◆ **WHAT TO DO**
Needed from the data below: every line from the one with "Themen kompakt als" up to and including the one with "Geheimdienst Wirtschaftsspionage. Die", repeated exactly and with nothing else.

>>>

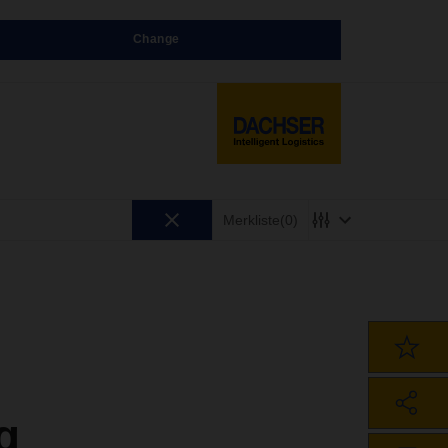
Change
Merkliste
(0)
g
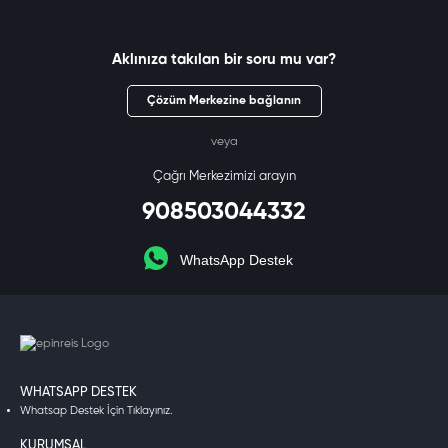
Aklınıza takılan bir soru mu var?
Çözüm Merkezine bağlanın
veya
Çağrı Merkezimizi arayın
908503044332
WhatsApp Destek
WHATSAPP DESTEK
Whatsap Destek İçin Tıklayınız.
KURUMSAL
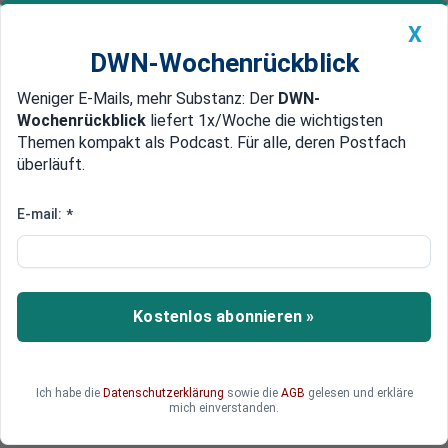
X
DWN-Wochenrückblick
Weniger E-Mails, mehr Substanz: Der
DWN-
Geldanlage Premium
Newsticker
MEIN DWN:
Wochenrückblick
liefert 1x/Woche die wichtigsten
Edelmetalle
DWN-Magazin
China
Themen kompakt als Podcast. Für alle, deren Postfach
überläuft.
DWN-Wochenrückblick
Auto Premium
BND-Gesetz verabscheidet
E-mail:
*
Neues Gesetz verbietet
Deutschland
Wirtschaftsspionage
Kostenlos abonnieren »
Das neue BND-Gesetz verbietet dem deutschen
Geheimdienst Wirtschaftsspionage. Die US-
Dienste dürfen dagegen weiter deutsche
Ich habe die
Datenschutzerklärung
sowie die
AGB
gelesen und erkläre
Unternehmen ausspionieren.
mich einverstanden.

<<<
>>>

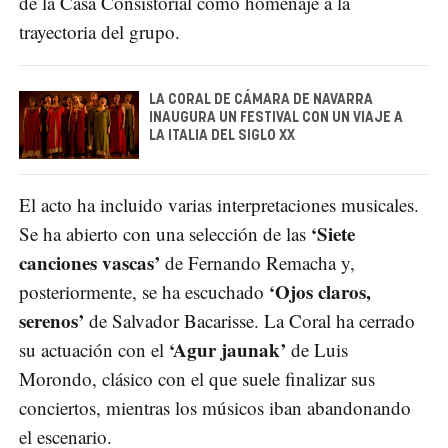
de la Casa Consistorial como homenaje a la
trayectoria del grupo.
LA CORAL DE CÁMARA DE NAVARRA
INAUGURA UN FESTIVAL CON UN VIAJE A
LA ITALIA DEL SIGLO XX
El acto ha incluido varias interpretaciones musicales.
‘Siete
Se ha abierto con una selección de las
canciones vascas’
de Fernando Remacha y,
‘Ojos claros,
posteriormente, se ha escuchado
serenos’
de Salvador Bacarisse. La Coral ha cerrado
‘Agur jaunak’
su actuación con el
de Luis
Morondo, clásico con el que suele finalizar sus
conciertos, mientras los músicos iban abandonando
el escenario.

<<<

◆ **EXPECTED ANSWER**
Themen kompakt als Podcast. Für alle, deren Postfach
überläuft.
DWN-Wochenrückblick
Auto Premium
BND-Gesetz verabscheidet
E-mail:
*
Neues Gesetz verbietet
Deutschland
Wirtschaftsspionage
Kostenlos abonnieren »
Das neue BND-Gesetz verbietet dem deutschen
Geheimdienst Wirtschaftsspionage. Die US-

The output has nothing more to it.